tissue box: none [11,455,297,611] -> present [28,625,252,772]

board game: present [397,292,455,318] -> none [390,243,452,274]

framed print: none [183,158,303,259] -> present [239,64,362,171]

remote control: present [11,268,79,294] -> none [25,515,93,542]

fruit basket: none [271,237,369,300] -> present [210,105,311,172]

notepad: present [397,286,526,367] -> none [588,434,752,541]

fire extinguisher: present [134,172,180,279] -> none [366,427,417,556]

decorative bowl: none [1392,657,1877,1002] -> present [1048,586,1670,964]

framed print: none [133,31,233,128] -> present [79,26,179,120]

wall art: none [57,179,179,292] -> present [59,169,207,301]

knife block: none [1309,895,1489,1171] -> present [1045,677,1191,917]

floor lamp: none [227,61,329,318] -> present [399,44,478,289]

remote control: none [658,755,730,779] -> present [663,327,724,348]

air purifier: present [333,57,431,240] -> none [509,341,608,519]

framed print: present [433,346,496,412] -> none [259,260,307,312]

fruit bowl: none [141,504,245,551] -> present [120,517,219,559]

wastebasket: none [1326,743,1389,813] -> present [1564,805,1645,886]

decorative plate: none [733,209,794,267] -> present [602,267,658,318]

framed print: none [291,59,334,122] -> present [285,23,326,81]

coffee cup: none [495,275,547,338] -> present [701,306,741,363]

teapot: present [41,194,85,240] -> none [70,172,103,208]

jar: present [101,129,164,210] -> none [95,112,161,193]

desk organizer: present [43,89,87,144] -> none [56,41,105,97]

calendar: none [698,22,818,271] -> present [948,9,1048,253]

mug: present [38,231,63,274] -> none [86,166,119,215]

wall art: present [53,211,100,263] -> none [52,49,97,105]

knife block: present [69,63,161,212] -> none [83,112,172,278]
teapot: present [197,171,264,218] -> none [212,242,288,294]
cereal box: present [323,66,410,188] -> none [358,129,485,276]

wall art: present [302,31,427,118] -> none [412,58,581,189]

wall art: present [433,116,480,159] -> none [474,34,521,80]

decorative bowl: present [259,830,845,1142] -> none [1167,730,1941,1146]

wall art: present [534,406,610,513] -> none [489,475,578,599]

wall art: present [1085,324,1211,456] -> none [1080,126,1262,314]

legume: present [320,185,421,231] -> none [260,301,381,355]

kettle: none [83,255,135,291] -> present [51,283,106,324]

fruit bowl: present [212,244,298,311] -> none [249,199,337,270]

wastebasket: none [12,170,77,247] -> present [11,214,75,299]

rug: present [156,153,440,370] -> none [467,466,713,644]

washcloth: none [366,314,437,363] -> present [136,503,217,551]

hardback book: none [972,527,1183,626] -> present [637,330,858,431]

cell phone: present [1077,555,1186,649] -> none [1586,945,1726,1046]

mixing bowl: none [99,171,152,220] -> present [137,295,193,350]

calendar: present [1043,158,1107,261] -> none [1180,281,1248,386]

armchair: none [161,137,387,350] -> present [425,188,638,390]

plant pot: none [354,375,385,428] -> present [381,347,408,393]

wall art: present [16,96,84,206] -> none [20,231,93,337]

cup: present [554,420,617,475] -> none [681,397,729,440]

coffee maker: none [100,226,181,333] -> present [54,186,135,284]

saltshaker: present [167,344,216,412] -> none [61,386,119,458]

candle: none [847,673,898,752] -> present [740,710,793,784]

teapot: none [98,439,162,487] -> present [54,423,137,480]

#####

Out of the data above, set down the lines from the one with "board game: present" to the one with "notepad: present [397,286,526,367]", both included, exactly as written and with no additions.

board game: present [397,292,455,318] -> none [390,243,452,274]

framed print: none [183,158,303,259] -> present [239,64,362,171]

remote control: present [11,268,79,294] -> none [25,515,93,542]

fruit basket: none [271,237,369,300] -> present [210,105,311,172]

notepad: present [397,286,526,367] -> none [588,434,752,541]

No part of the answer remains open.